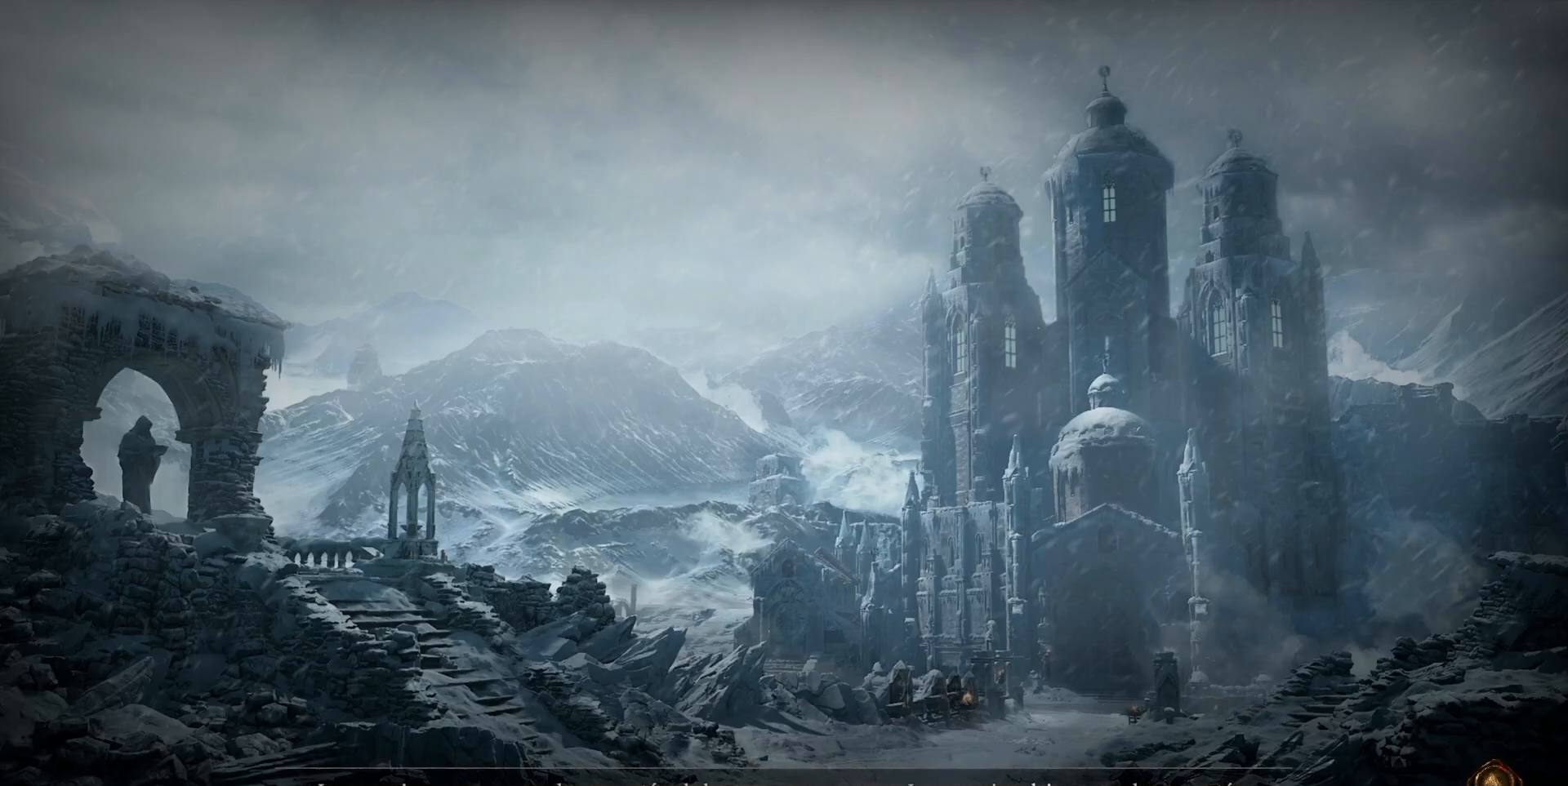
{"keys": [], "mouse": ["left"], "events": [[480, "mouse_left", "down"]]}
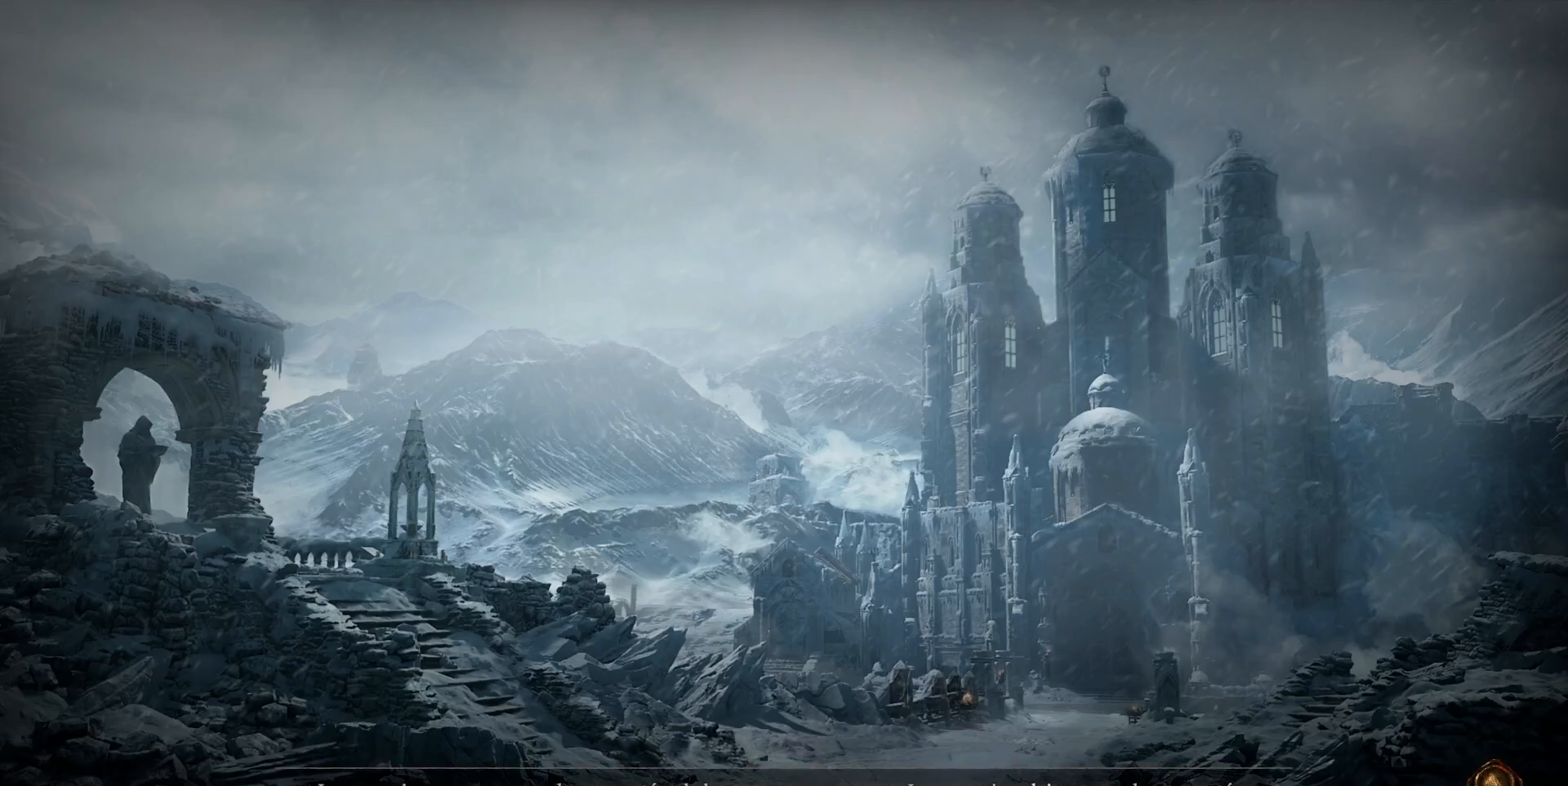
{"keys": [], "mouse": [], "events": [[40, "mouse_left", "up"]]}
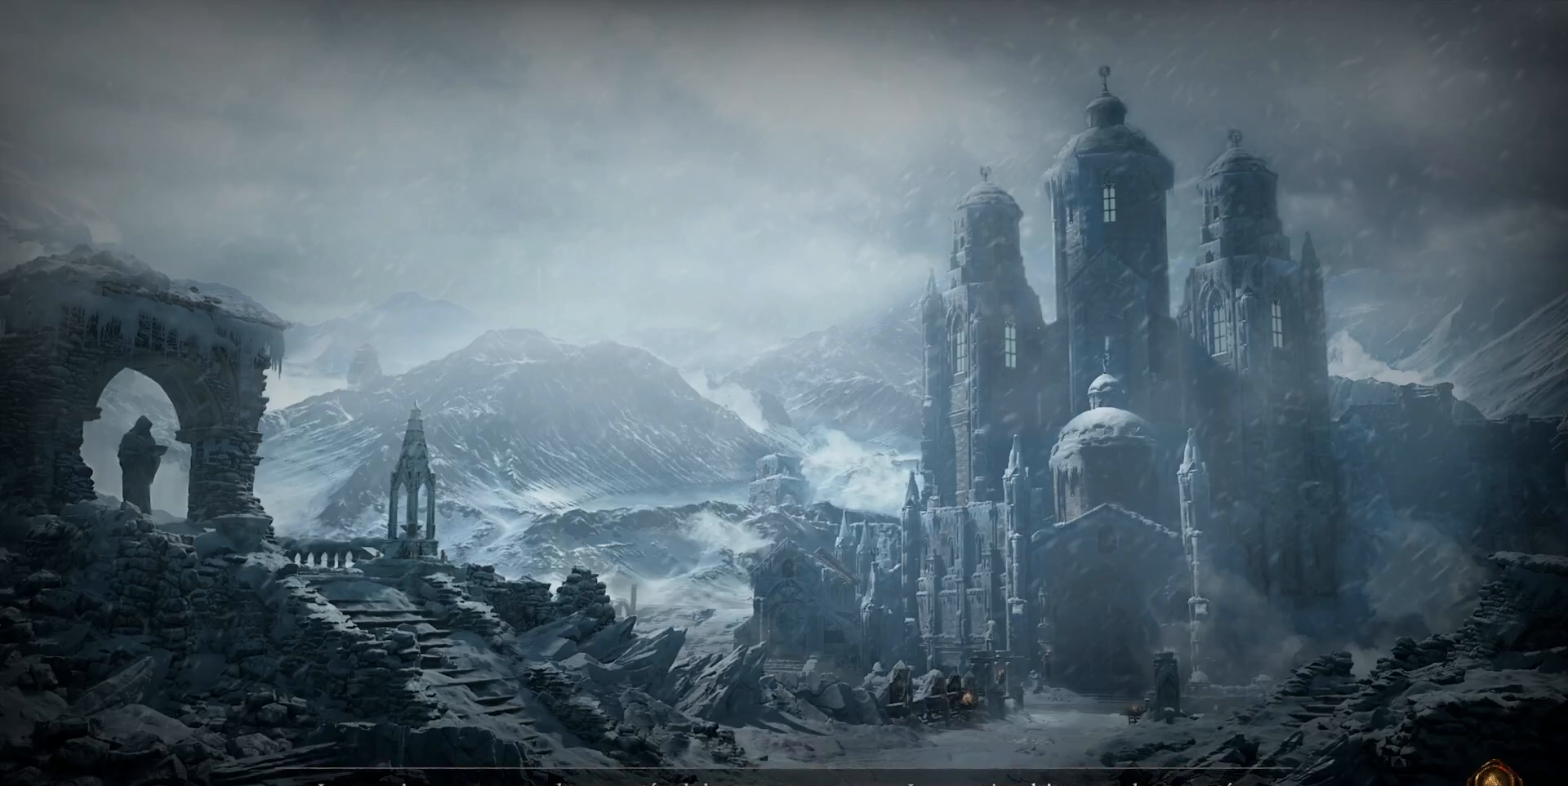
{"keys": [], "mouse": [], "events": []}
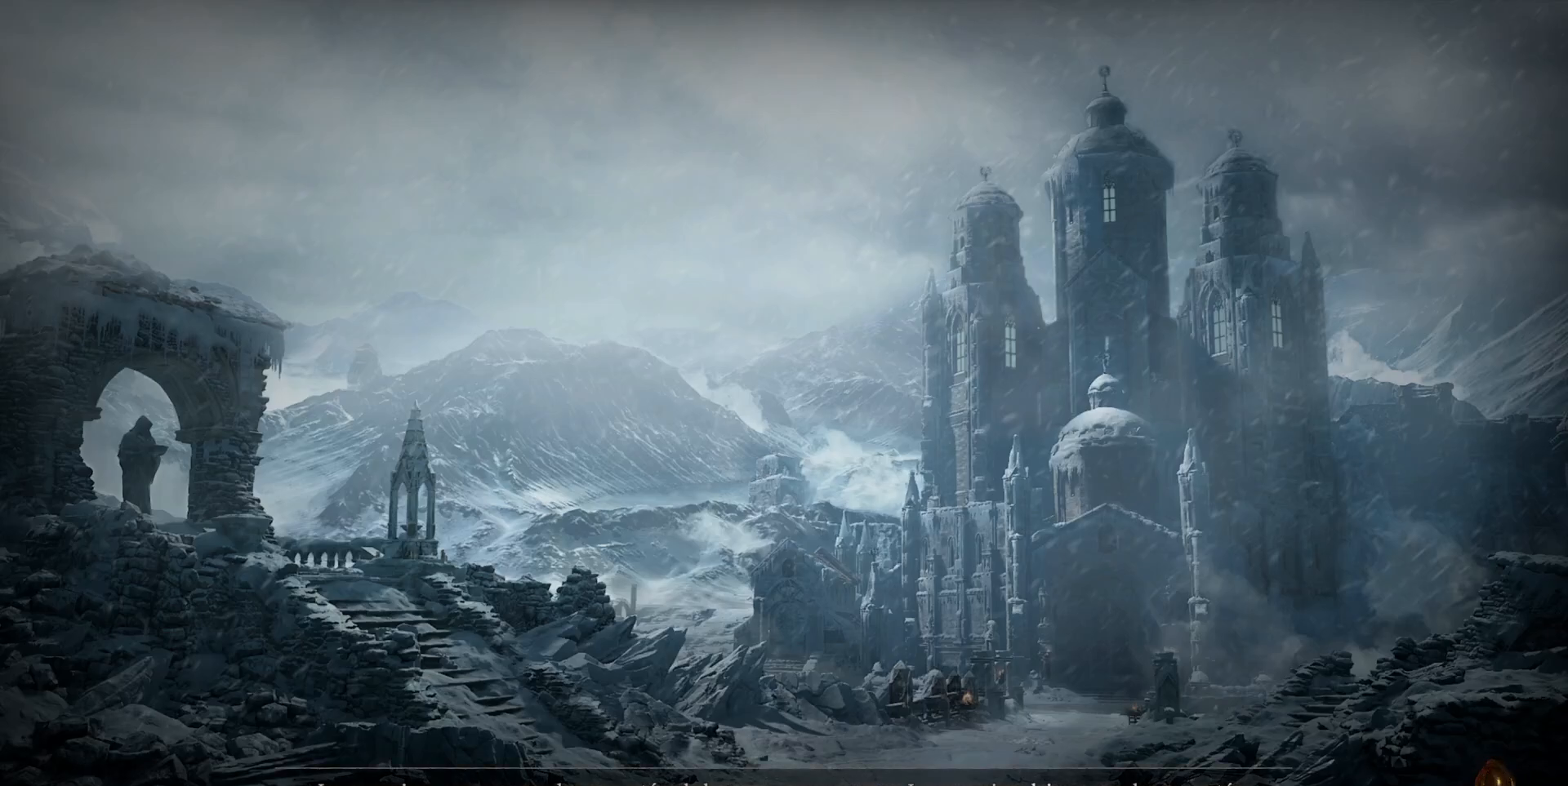
{"keys": [], "mouse": [], "events": []}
^^^^^^^^
Drop the pictures and reproduce the rest of the data above exactly.

• Problem solution
{"keys": [], "mouse": ["left"], "events": [[480, "mouse_left", "down"]]}
{"keys": [], "mouse": [], "events": [[40, "mouse_left", "up"]]}
{"keys": [], "mouse": [], "events": []}
{"keys": [], "mouse": [], "events": []}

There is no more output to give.